OHDSI / CohortGenerator

An R package for instantiating cohorts using data in the CDM.
https://ohdsi.github.io/CohortGenerator/
11 stars 10 forks source link

Multiple threads question #150

Open alondhe opened 1 month ago

alondhe commented 1 month ago

Hello, I'm curious about the comment here on running multi-threaded cohort generation: https://github.com/OHDSI/CohortGenerator/blob/main/R/CohortConstruction.R#L126-L131

Understandably, a dependency tree would need to be utilized to ensure we handle subsets. But I'm wondering if there are other challenges to implement it. I think it'd be a huge efficiency gain if we could parallelize.

anthonysena commented 1 month ago

Hey @alondhe - my intent with the generateCohortSet was to support some mode of parallelization for cohort generations hence why you see the reference to ParallelLogger in that function. I'm now unsure if putting this into the package is the right approach and instead allowing some calling process to work out the parallelization. Adding to that, the sub-setting functionality does make it a more complex operation to parallelize since it would require that you know that all dependencies are generated ahead of generating the subsets.
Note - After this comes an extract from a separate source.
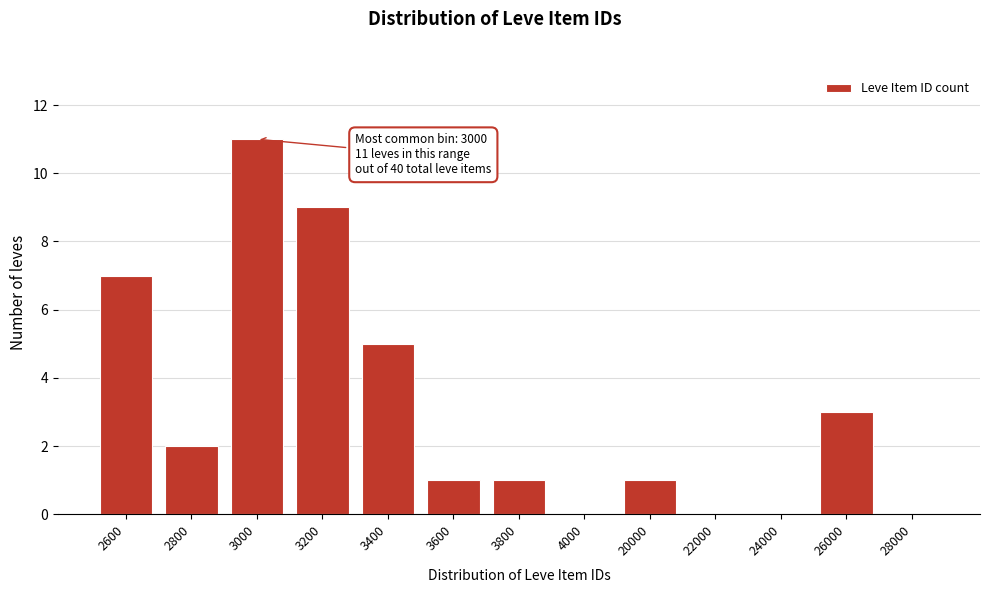

Reading left to right, extract all data points from this chart.

2600=7	2800=2	3000=11	3200=9	3400=5	3600=1	3800=1	4000=0	20000=1	22000=0	24000=0	26000=3	28000=0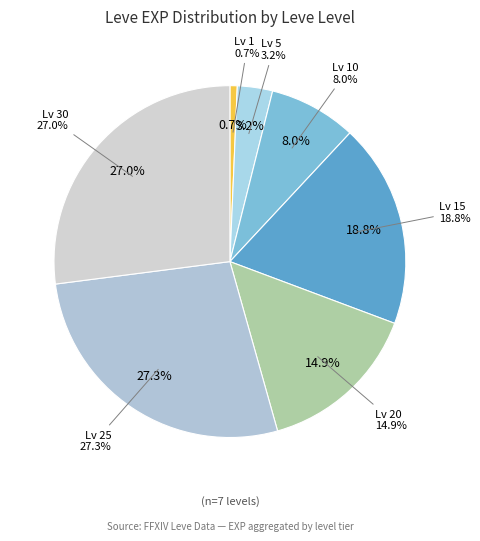

How many slices are in this pie chart?

7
If there is interest in exploring ways to parallelize this, we can discuss it here.

alondhe commented 1 month ago

I am interested for sure. So at this point, all cohort generation via CohortGeneration is in serial (1 thread)? Are there any projects in OHDSI you know of that have handled parallel calls to CohortGenerator?

anthonysena commented 1 month ago

I am interested for sure. So at this point, all cohort generation via CohortGeneration is in serial (1 thread)?

Correct.

Are there any projects in OHDSI you know of that have handled parallel calls to CohortGenerator?

Not that I am aware of. This is a bit tricky too since the parallelization depends on your CDM RDBMS utilization - you don't want to overburden your DB and slow down all of the work.